» **BRIEF**: Write out each entry again. Keep every word exactly as it is.

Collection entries
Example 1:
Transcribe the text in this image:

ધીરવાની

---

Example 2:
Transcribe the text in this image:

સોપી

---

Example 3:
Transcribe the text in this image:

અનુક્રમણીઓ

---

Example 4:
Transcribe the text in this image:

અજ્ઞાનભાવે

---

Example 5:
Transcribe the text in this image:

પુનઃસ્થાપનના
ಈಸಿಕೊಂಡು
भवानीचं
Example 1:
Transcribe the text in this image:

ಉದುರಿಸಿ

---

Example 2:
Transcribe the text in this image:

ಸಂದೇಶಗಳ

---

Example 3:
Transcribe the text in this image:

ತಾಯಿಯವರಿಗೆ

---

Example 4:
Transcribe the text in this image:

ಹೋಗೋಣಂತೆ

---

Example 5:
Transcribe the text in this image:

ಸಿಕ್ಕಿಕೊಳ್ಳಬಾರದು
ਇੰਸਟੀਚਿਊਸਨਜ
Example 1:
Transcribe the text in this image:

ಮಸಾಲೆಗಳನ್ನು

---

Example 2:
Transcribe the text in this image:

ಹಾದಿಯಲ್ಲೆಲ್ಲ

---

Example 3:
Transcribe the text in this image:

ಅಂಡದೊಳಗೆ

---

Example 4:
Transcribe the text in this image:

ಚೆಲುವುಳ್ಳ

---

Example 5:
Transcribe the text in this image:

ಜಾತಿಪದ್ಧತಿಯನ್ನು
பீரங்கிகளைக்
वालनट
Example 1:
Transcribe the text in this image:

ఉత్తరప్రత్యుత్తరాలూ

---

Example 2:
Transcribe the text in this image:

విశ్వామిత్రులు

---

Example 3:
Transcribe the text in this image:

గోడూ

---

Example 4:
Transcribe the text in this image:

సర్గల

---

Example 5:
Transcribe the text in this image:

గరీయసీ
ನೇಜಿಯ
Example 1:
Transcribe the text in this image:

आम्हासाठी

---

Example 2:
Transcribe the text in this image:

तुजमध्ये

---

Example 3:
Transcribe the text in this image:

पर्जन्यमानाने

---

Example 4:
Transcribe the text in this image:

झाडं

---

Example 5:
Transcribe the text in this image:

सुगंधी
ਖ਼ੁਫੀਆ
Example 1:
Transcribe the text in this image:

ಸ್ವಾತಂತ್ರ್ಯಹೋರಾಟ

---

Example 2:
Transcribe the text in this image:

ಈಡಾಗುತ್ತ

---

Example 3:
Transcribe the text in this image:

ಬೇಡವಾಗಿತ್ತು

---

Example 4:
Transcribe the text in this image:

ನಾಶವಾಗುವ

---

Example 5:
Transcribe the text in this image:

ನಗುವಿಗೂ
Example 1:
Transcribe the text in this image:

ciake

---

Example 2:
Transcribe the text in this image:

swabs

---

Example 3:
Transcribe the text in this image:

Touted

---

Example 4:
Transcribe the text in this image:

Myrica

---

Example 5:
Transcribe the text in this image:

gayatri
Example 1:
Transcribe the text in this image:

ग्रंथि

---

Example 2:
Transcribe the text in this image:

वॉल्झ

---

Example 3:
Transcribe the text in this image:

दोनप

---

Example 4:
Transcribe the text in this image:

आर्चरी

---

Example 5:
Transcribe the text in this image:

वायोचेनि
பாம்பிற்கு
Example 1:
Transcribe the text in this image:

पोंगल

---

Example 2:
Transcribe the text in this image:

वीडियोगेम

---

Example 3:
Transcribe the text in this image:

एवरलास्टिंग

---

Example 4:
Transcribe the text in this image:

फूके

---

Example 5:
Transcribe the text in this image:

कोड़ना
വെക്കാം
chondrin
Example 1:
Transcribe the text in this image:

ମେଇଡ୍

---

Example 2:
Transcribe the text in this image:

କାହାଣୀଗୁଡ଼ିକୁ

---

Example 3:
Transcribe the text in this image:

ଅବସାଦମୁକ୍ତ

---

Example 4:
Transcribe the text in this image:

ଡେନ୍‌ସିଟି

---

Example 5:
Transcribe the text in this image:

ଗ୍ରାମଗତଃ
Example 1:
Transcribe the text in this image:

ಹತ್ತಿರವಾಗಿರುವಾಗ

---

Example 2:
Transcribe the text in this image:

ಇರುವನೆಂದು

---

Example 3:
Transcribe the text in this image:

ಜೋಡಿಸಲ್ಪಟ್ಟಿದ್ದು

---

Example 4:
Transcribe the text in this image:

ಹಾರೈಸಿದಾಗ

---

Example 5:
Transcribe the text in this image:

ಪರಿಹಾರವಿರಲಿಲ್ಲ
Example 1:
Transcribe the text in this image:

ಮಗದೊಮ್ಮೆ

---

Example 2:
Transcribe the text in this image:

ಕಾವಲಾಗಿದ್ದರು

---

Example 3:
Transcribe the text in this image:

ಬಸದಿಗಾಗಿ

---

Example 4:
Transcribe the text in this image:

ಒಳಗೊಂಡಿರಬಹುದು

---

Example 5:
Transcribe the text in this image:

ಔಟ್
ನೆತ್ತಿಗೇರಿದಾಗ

» **SOLVED PROBLEM**:
Example 1:
Transcribe the text in this image:

ધીરવાની

---

Example 2:
Transcribe the text in this image:

સોપી

---

Example 3:
Transcribe the text in this image:

અનુક્રમણીઓ

---

Example 4:
Transcribe the text in this image:

અજ્ઞાનભાવે

---

Example 5:
Transcribe the text in this image:

પુનઃસ્થાપનના
ಈಸಿಕೊಂಡು
भवानीचं
Example 1:
Transcribe the text in this image:

ಉದುರಿಸಿ

---

Example 2:
Transcribe the text in this image:

ಸಂದೇಶಗಳ

---

Example 3:
Transcribe the text in this image:

ತಾಯಿಯವರಿಗೆ

---

Example 4:
Transcribe the text in this image:

ಹೋಗೋಣಂತೆ

---

Example 5:
Transcribe the text in this image:

ಸಿಕ್ಕಿಕೊಳ್ಳಬಾರದು
ਇੰਸਟੀਚਿਊਸਨਜ
Example 1:
Transcribe the text in this image:

ಮಸಾಲೆಗಳನ್ನು

---

Example 2:
Transcribe the text in this image:

ಹಾದಿಯಲ್ಲೆಲ್ಲ

---

Example 3:
Transcribe the text in this image:

ಅಂಡದೊಳಗೆ

---

Example 4:
Transcribe the text in this image:

ಚೆಲುವುಳ್ಳ

---

Example 5:
Transcribe the text in this image:

ಜಾತಿಪದ್ಧತಿಯನ್ನು
பீரங்கிகளைக்
वालनट
Example 1:
Transcribe the text in this image:

ఉత్తరప్రత్యుత్తరాలూ

---

Example 2:
Transcribe the text in this image:

విశ్వామిత్రులు

---

Example 3:
Transcribe the text in this image:

గోడూ

---

Example 4:
Transcribe the text in this image:

సర్గల

---

Example 5:
Transcribe the text in this image:

గరీయసీ
ನೇಜಿಯ
Example 1:
Transcribe the text in this image:

आम्हासाठी

---

Example 2:
Transcribe the text in this image:

तुजमध्ये

---

Example 3:
Transcribe the text in this image:

पर्जन्यमानाने

---

Example 4:
Transcribe the text in this image:

झाडं

---

Example 5:
Transcribe the text in this image:

सुगंधी
ਖ਼ੁਫੀਆ
Example 1:
Transcribe the text in this image:

ಸ್ವಾತಂತ್ರ್ಯಹೋರಾಟ

---

Example 2:
Transcribe the text in this image:

ಈಡಾಗುತ್ತ

---

Example 3:
Transcribe the text in this image:

ಬೇಡವಾಗಿತ್ತು

---

Example 4:
Transcribe the text in this image:

ನಾಶವಾಗುವ

---

Example 5:
Transcribe the text in this image:

ನಗುವಿಗೂ
Example 1:
Transcribe the text in this image:

ciake

---

Example 2:
Transcribe the text in this image:

swabs

---

Example 3:
Transcribe the text in this image:

Touted

---

Example 4:
Transcribe the text in this image:

Myrica

---

Example 5:
Transcribe the text in this image:

gayatri
Example 1:
Transcribe the text in this image:

ग्रंथि

---

Example 2:
Transcribe the text in this image:

वॉल्झ

---

Example 3:
Transcribe the text in this image:

दोनप

---

Example 4:
Transcribe the text in this image:

आर्चरी

---

Example 5:
Transcribe the text in this image:

वायोचेनि
பாம்பிற்கு
Example 1:
Transcribe the text in this image:

पोंगल

---

Example 2:
Transcribe the text in this image:

वीडियोगेम

---

Example 3:
Transcribe the text in this image:

एवरलास्टिंग

---

Example 4:
Transcribe the text in this image:

फूके

---

Example 5:
Transcribe the text in this image:

कोड़ना
വെക്കാം
chondrin
Example 1:
Transcribe the text in this image:

ମେଇଡ୍

---

Example 2:
Transcribe the text in this image:

କାହାଣୀଗୁଡ଼ିକୁ

---

Example 3:
Transcribe the text in this image:

ଅବସାଦମୁକ୍ତ

---

Example 4:
Transcribe the text in this image:

ଡେନ୍‌ସିଟି

---

Example 5:
Transcribe the text in this image:

ଗ୍ରାମଗତଃ
Example 1:
Transcribe the text in this image:

ಹತ್ತಿರವಾಗಿರುವಾಗ

---

Example 2:
Transcribe the text in this image:

ಇರುವನೆಂದು

---

Example 3:
Transcribe the text in this image:

ಜೋಡಿಸಲ್ಪಟ್ಟಿದ್ದು

---

Example 4:
Transcribe the text in this image:

ಹಾರೈಸಿದಾಗ

---

Example 5:
Transcribe the text in this image:

ಪರಿಹಾರವಿರಲಿಲ್ಲ
Example 1:
Transcribe the text in this image:

ಮಗದೊಮ್ಮೆ

---

Example 2:
Transcribe the text in this image:

ಕಾವಲಾಗಿದ್ದರು

---

Example 3:
Transcribe the text in this image:

ಬಸದಿಗಾಗಿ

---

Example 4:
Transcribe the text in this image:

ಒಳಗೊಂಡಿರಬಹುದು

---

Example 5:
Transcribe the text in this image:

ಔಟ್
ನೆತ್ತಿಗೇರಿದಾಗ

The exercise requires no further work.